Action item - Copy the data verbatim, starting at its first line and ending with the line that contains "up development environment", both included.

Exercise materials -
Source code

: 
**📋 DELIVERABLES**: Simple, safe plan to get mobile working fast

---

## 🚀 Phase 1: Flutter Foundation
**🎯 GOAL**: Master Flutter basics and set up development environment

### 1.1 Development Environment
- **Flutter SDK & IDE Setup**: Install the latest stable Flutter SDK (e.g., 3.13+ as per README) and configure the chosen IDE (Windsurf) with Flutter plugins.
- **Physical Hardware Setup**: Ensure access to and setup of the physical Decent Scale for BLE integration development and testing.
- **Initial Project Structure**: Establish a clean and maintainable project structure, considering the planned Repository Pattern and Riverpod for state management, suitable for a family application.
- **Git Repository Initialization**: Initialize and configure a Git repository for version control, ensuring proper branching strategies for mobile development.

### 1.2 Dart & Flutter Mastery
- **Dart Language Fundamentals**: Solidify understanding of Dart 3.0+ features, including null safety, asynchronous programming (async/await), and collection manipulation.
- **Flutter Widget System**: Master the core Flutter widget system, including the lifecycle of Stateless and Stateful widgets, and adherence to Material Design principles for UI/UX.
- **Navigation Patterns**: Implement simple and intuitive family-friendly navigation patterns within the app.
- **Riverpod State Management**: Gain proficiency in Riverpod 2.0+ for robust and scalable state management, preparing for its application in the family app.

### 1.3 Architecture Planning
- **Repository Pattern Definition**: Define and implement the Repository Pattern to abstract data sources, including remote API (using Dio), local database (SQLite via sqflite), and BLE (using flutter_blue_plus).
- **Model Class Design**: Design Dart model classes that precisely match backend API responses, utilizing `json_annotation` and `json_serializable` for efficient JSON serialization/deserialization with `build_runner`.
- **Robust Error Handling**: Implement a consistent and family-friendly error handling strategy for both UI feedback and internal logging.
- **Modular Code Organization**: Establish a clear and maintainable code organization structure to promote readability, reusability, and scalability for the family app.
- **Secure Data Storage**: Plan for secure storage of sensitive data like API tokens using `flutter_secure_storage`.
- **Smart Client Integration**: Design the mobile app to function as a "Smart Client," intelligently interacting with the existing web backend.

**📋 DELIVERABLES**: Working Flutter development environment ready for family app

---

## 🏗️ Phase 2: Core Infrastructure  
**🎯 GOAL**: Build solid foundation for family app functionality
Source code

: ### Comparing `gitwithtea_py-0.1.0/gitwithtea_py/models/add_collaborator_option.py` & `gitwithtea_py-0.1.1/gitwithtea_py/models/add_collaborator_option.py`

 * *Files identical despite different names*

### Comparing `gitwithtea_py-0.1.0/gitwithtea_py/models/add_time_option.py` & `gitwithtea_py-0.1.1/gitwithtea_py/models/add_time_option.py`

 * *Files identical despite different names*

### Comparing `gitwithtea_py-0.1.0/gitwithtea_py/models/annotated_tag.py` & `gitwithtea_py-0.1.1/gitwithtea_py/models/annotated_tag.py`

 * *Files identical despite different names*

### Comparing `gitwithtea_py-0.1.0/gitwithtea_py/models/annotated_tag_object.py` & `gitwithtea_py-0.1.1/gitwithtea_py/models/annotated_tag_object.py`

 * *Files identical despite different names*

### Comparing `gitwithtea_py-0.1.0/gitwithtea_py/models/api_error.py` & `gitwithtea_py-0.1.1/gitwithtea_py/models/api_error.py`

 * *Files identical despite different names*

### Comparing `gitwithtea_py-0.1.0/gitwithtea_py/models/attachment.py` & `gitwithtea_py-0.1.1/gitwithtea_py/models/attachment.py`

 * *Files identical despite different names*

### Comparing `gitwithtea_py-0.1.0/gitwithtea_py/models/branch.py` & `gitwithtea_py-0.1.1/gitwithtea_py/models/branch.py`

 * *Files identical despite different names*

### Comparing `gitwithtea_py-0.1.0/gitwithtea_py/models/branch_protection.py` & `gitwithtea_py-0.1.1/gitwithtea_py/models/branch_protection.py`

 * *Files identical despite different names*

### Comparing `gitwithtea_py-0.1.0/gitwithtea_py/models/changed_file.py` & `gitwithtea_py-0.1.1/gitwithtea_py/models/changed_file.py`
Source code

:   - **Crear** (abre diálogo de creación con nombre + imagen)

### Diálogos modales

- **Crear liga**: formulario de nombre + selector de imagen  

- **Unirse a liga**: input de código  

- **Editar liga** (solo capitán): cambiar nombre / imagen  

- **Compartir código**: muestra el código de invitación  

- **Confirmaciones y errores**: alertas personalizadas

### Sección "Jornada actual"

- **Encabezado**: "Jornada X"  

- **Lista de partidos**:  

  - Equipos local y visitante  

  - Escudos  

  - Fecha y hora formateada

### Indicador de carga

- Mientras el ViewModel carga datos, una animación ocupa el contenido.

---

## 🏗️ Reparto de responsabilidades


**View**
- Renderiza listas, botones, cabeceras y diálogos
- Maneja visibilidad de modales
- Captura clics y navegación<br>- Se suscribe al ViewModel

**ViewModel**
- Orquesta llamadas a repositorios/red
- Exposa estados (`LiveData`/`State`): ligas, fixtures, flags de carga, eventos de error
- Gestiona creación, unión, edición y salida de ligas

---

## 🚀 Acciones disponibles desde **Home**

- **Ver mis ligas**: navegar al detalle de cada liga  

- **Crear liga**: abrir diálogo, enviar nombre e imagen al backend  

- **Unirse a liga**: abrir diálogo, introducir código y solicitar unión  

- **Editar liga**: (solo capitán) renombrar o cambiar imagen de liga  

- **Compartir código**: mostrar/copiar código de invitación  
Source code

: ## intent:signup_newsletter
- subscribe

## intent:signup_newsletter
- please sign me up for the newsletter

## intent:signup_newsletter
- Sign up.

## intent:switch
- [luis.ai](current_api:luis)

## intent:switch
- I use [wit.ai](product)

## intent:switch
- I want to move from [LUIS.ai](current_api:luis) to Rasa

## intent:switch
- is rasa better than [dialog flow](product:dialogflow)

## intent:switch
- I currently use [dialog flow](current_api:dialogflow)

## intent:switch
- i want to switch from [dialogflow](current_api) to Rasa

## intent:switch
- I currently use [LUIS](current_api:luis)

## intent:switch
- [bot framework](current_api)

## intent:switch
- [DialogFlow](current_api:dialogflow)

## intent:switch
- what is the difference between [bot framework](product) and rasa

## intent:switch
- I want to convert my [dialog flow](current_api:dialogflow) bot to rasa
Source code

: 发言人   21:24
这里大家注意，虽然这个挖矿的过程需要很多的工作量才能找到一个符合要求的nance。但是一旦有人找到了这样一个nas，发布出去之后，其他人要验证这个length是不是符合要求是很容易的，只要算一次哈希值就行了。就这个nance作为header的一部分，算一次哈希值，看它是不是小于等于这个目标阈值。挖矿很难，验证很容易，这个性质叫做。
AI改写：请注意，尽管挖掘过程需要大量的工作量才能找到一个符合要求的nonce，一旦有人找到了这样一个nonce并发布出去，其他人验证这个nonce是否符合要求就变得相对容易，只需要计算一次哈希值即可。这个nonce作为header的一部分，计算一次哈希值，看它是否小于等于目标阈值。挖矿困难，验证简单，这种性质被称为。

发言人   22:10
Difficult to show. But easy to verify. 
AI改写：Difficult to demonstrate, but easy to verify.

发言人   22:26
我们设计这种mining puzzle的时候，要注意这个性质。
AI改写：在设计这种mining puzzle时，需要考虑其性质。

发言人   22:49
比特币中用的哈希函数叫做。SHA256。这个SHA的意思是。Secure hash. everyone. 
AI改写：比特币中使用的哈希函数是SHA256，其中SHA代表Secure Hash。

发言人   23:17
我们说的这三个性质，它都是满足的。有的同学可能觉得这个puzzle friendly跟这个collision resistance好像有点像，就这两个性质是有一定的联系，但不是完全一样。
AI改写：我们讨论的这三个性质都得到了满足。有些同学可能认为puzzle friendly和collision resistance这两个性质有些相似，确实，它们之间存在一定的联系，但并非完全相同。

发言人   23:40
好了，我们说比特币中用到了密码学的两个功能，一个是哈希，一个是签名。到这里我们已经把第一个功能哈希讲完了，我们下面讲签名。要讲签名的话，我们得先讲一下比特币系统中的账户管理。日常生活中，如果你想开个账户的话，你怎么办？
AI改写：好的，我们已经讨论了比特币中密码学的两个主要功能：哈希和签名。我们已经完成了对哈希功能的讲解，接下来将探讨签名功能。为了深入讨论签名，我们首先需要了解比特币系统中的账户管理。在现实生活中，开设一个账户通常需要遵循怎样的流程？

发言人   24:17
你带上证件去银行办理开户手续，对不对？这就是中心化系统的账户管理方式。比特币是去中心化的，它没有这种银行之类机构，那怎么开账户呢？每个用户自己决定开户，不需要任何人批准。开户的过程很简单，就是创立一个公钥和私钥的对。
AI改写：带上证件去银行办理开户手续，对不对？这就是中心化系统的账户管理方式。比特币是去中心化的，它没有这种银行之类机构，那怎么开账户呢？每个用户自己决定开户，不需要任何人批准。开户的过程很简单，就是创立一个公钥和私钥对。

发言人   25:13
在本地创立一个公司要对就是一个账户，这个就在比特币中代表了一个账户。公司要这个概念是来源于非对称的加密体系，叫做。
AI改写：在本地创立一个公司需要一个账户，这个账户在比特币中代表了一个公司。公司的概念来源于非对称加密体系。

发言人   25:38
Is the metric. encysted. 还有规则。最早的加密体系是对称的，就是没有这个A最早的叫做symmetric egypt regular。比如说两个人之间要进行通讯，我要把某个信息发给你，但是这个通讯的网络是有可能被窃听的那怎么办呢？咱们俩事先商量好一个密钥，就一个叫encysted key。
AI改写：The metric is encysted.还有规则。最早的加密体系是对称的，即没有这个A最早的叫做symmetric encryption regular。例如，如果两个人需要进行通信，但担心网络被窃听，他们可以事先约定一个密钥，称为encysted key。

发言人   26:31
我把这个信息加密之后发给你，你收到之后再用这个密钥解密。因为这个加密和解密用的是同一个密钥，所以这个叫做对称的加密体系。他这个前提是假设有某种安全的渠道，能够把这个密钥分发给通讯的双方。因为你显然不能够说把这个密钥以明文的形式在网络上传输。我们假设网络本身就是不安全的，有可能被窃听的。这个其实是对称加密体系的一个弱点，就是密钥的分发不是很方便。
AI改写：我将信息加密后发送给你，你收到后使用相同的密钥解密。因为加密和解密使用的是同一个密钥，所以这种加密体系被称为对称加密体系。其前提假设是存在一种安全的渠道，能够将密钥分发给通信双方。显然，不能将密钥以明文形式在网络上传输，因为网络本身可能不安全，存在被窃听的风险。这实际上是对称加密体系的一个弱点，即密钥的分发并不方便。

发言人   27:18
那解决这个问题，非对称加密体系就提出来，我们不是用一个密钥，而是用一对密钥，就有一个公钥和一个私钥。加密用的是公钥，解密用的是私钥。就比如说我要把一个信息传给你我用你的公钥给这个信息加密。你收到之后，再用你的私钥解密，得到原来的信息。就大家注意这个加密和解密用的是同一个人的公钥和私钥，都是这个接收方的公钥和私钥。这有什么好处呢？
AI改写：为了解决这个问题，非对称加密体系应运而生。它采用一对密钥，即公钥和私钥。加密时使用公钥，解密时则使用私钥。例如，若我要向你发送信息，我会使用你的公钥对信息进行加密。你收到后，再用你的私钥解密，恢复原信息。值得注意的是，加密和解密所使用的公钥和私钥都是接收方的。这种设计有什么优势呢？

Solution for this exercise -
Source code

: 
**📋 DELIVERABLES**: Simple, safe plan to get mobile working fast

---

## 🚀 Phase 1: Flutter Foundation
**🎯 GOAL**: Master Flutter basics and set up development environment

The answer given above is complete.